Real art contains at least several significant different spectra, the analytical/emotional and the content/wallpaper.

 

In addition, art, in order to be art at all as defined by how effective it is at changing minds, must be created by an artist who has significant skills at that craft relevant to the media. These skills are not insignificant and they are necessary for art to be effective.

 

For any significant work of art, skillful craftsmanship involves complexity. Complexity give and artistic work depth. This is not the depth that pertains to the world view, but the depth that means the work is complex and layered and therefore is constantly revealing its content in new ways.
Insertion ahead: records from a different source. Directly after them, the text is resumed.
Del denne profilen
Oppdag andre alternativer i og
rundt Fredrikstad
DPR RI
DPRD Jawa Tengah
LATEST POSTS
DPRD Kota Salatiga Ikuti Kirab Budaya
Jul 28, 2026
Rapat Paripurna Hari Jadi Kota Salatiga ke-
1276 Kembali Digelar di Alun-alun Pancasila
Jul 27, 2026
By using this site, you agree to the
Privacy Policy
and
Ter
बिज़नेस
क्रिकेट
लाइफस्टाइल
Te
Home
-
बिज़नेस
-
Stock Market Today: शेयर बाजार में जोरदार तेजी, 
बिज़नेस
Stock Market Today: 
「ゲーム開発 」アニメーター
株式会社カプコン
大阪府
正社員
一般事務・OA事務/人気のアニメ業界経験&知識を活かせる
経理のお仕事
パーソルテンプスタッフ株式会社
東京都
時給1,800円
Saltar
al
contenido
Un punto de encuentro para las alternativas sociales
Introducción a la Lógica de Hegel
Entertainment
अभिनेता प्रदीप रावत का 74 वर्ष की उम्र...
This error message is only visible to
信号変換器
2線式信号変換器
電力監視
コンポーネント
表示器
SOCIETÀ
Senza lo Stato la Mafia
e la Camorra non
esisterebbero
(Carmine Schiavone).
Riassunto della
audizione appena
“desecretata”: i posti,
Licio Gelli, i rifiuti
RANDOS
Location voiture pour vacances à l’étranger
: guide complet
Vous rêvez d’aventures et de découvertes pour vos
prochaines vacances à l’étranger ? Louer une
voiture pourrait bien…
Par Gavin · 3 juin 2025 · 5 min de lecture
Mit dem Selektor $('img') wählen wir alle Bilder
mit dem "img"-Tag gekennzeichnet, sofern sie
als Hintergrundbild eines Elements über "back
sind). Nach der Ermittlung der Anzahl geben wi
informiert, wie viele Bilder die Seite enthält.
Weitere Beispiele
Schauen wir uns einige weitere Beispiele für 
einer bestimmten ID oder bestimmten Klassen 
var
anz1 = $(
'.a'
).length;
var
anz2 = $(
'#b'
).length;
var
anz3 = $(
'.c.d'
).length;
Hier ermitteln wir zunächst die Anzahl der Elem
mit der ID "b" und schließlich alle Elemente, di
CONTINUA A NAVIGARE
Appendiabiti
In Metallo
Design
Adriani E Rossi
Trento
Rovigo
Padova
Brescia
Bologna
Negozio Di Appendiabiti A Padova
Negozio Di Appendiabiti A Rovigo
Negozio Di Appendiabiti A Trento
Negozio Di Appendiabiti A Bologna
It is complexity and depth that makes a work of art eternally fresh, always engaging, much in the same way as human relations are comprised of entities that are comfortable and loved and, at the same time, challenging and evolving. Sometimes complexity is achieved by mixing media, sometimes by context, often within the piece itself. An image of the fractal complexity of a real tree, for example,  is more engaging on a long term basis than the mere triangle-on-a-stick symbol for a tree, which palls immediately.

 

So, as a final definition, art is a unique and significant world view that is capable of communicating to and expanding the intellectual horizons of some significant audience, utilizing skillful craftsmanship, including depth and complexity, and employing a positive connection to some rational, analytical underpinning of its world view by means of an effective emotional impact.